When you’re talking about tariffs on solar supplies, there are two different objectives: “Is the goal here to increase manufacturing jobs in the United States? Or is the goal here to deploy as much renewable energy as one can and therefore, hopefully, to mitigate climate change?” said Jeffrey Ball, who teaches energy policy and finance at Stanford University.

So if the goal is to increase manufacturing jobs in the U.S, have the tariffs worked?

“A bit, but not anywhere near as much as the proponents of tariffs long have argued they wanted them to,” Ball said.

Since the tariffs were imposed, solar-panel production in the U.S. has tripled, but imports still make up 85% of sales.

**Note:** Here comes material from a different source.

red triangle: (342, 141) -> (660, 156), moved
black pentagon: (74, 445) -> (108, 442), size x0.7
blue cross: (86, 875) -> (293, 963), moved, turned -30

Some domestic manufacturers say they need more time — and even stricter tariffs — to compete.

“How do I possibly make a sale when my competition is offering a module that’s been brought into this country, and the price of that module is lower than my bill of materials?” said Mamun Rashid, CEO of Auxin Solar, based in San Jose, California.

Given that, there’s the other question: How does the U.S. deploy as much solar as possible?

We need a different approach, said Abigail Ross Hopper, president of the trade group Solar Energy Industries Association.

“Like strong policies that support U.S. manufacturing, but those strong policies are not additional taxes that ultimately consumers pay,” she said.

Which is what these tariffs are. What’s more, without imports, Ross Hopper said, it’ll be impossible for the solar industry to make its full contribution to Biden’s energy-transition goals.